De modo que los “expertos” gubernamentales propuestos por Thaler y Sunstein no sólo deberían lidiar con las limitaciones de conocimiento e información, sino que fundamentalmente intentarían tomar decisiones estandarizadas, aplicables a millones de personas que intentan ejercer su derecho de buscar cosas diferentes. Es decir, sustituirían millones de criterios valorativos individuales por un único criterio general (una moral general) establecido por los “expertos”.

Para volver al caso de la invalidada prohibición del jefe de gobierno porteño, la señora Sara, quien fue prácticamente detenida por cuatro policías por cruzar al parque frente a su casa para, en sus palabras, “tomar la hora de sol diaria que su salud necesita”, muy probablemente conocía el riesgo que un contagio de Covid-19 podría producirle a sus más de 80 años de edad. La decisión de cuánto riesgo cada uno está dispuesto a enfrentar y cómo sopesar los valores en juego es algo que ningún experto podría decidir para millones de personas, es algo que tiene millones de respuestas. La decisión de una persona de 84 años de extender un poco su vida al costo de vivirla encerrada y sin libertad, o ejercer dicha libertad al costo de poder perder su vida, sólo puede ser tomada por esa persona. Ningún Gobierno puede imponerla.

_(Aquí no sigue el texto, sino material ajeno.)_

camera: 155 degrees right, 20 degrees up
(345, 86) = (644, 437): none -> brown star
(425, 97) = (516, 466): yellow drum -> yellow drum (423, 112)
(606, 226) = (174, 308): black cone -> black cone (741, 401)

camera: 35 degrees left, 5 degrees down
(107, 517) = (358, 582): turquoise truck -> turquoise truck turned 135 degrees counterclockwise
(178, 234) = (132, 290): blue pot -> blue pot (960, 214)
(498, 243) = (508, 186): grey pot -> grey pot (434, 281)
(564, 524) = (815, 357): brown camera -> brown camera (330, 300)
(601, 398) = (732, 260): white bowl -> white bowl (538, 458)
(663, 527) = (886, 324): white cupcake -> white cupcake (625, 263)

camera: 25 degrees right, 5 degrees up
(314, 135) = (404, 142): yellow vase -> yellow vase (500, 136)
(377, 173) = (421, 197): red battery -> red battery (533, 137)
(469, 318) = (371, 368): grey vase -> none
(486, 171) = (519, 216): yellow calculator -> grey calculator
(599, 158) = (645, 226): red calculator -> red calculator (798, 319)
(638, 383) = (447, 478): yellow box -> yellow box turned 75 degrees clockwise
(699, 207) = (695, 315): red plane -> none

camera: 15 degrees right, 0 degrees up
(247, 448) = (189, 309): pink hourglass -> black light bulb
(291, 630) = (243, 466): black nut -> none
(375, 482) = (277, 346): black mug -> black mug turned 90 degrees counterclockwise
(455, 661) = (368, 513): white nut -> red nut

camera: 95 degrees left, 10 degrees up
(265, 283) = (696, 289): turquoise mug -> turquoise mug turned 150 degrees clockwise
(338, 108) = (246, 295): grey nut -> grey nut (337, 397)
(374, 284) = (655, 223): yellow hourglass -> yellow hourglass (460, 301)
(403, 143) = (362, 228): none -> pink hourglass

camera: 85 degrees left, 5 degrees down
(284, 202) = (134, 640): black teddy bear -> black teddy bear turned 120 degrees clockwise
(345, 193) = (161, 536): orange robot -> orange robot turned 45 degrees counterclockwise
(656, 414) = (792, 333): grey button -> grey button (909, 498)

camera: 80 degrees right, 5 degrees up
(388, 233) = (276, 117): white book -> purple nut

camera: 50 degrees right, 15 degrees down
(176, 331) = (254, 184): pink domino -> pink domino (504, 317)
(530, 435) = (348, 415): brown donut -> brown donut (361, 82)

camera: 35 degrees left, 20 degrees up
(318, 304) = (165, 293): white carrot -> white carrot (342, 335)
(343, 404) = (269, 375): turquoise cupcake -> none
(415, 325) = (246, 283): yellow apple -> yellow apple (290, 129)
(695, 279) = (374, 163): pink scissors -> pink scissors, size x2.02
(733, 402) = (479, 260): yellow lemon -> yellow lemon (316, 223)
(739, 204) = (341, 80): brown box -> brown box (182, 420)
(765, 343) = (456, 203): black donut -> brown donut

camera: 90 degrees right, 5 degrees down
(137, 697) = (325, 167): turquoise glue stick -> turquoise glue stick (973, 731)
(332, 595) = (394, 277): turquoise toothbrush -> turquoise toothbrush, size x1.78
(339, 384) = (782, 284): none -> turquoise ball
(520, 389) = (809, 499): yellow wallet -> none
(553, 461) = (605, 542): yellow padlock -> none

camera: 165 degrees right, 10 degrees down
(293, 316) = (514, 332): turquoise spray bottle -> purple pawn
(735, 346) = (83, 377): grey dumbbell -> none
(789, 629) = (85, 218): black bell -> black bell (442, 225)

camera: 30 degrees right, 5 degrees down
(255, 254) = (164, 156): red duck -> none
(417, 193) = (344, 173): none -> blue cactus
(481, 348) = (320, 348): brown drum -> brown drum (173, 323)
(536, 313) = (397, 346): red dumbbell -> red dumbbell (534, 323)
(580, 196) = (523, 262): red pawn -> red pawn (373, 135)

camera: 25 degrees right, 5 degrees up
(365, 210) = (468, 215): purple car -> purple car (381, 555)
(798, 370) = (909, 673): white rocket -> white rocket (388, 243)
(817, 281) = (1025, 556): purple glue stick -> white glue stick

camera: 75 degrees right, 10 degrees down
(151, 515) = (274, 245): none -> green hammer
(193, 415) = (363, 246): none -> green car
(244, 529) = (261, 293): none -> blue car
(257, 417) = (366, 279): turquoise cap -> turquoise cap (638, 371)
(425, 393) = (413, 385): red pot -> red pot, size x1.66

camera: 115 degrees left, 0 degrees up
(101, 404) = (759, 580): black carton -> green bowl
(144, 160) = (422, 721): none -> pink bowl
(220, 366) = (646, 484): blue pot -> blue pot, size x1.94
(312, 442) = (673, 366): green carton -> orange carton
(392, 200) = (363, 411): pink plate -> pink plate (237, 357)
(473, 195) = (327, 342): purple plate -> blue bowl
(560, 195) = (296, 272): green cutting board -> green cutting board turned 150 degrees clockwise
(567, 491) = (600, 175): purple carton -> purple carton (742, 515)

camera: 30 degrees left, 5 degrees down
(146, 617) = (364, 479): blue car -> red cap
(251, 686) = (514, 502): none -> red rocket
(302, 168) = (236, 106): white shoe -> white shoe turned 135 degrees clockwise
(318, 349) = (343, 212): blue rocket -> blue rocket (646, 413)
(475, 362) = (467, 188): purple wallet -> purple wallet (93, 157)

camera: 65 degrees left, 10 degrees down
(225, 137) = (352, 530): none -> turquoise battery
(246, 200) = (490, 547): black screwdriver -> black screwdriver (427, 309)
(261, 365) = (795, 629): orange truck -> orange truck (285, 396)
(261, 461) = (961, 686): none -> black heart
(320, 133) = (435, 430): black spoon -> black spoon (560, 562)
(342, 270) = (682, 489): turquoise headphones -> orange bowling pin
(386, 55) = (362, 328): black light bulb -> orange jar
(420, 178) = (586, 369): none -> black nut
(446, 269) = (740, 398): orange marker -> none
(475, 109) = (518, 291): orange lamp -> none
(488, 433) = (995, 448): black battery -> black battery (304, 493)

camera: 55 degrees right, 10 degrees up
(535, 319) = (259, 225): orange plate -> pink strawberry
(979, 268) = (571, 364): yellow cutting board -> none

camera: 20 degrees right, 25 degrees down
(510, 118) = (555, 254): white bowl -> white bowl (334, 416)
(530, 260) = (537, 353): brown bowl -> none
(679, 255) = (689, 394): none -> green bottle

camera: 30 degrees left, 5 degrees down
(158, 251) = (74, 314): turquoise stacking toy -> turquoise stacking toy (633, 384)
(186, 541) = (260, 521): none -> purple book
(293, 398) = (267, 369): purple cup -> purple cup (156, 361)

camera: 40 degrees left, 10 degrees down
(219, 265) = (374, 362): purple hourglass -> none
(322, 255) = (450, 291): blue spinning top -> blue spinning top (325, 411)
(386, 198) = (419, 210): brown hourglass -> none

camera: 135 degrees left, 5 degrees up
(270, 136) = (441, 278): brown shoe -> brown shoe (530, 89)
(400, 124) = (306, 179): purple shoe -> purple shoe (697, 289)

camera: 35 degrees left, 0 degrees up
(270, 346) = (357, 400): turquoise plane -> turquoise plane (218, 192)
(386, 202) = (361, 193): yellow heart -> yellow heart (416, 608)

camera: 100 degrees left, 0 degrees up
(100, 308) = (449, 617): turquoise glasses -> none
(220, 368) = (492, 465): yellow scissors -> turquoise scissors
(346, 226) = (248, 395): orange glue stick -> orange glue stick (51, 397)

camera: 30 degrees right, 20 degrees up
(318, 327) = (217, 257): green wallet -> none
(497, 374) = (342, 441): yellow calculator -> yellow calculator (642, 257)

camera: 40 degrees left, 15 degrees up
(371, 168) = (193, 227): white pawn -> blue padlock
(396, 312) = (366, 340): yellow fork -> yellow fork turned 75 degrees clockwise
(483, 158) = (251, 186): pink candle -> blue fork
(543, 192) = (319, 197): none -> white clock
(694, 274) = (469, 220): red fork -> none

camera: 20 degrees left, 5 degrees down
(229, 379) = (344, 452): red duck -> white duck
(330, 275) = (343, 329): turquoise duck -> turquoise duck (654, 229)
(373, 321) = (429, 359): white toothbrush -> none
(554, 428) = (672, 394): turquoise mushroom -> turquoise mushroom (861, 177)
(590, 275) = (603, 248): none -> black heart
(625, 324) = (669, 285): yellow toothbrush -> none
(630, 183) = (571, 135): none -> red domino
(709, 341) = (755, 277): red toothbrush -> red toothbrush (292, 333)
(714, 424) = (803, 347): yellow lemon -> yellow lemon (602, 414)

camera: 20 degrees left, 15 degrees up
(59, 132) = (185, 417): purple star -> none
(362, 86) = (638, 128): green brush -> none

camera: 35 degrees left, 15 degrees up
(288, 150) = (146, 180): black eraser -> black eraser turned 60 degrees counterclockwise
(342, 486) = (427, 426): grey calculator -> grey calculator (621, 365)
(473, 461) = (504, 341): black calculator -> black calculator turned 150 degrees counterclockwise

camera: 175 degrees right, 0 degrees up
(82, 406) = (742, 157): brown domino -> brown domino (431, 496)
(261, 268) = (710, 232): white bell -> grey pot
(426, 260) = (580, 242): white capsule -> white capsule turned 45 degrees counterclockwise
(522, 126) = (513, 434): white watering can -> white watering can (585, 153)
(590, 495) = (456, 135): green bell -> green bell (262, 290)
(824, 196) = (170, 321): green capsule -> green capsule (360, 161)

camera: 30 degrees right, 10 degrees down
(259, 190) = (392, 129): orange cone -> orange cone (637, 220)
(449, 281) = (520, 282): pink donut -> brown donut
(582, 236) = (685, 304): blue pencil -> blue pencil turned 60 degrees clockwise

Por ello, se puede discutir si el Gobierno tiene o no facultades para imponer restricciones a las personas en nombre de la salud de otros a quienes podría contagiar si se enferma. En esa discusión sería necesario incluir las alternativas para minimizar contagios que no implican actos de coacción por parte del gobierno, pues elegir la coacción cuando existen alternativas, es una forma de violar derechos. Pero lo que no parece tener justificación alguna (al menos en el esquema de nuestra Constitución nacional) es que el Gobierno imponga acciones o establezca restricciones a una persona, en nombre de su propia protección. Esa no es una función del gobierno, es más bien un delito. Igualmente improcedentes resultan las recomendaciones paternalistas del Presidente a la gente respecto de qué debería hacer con su tiempo “libre” durante la cuarentena.

Existe una línea muy delgada entre la facultad de establecer ciertas restricciones en aras de proteger los derechos de los demás, y la actitud paternalista de imponer formas de conducta personal en nombre de lo que el gobierno piensa que es bueno para cada uno. Esto último marca el inicio de un gobierno autoritario y debe evitarse a toda costa. Por ello ha sido muy bueno que el jefe de gobierno porteño recibiera el mensaje de la justicia, en el sentido de que no debe hacer tales cosas.

Mientras redactaba un modelo de Constitución para Estados Unidos, sabiendo que la tendencia de todo gobierno es acumular y abusar del poder, Thomas Jefferson recordó que “el precio de la libertad es su eterna vigilancia”. Nunca es más necesario recordar ese consejo que en tiempos en que el miedo hace que la gente esté más dispuesta a admitir cualquier acción de quienes en realidad son sus empleados.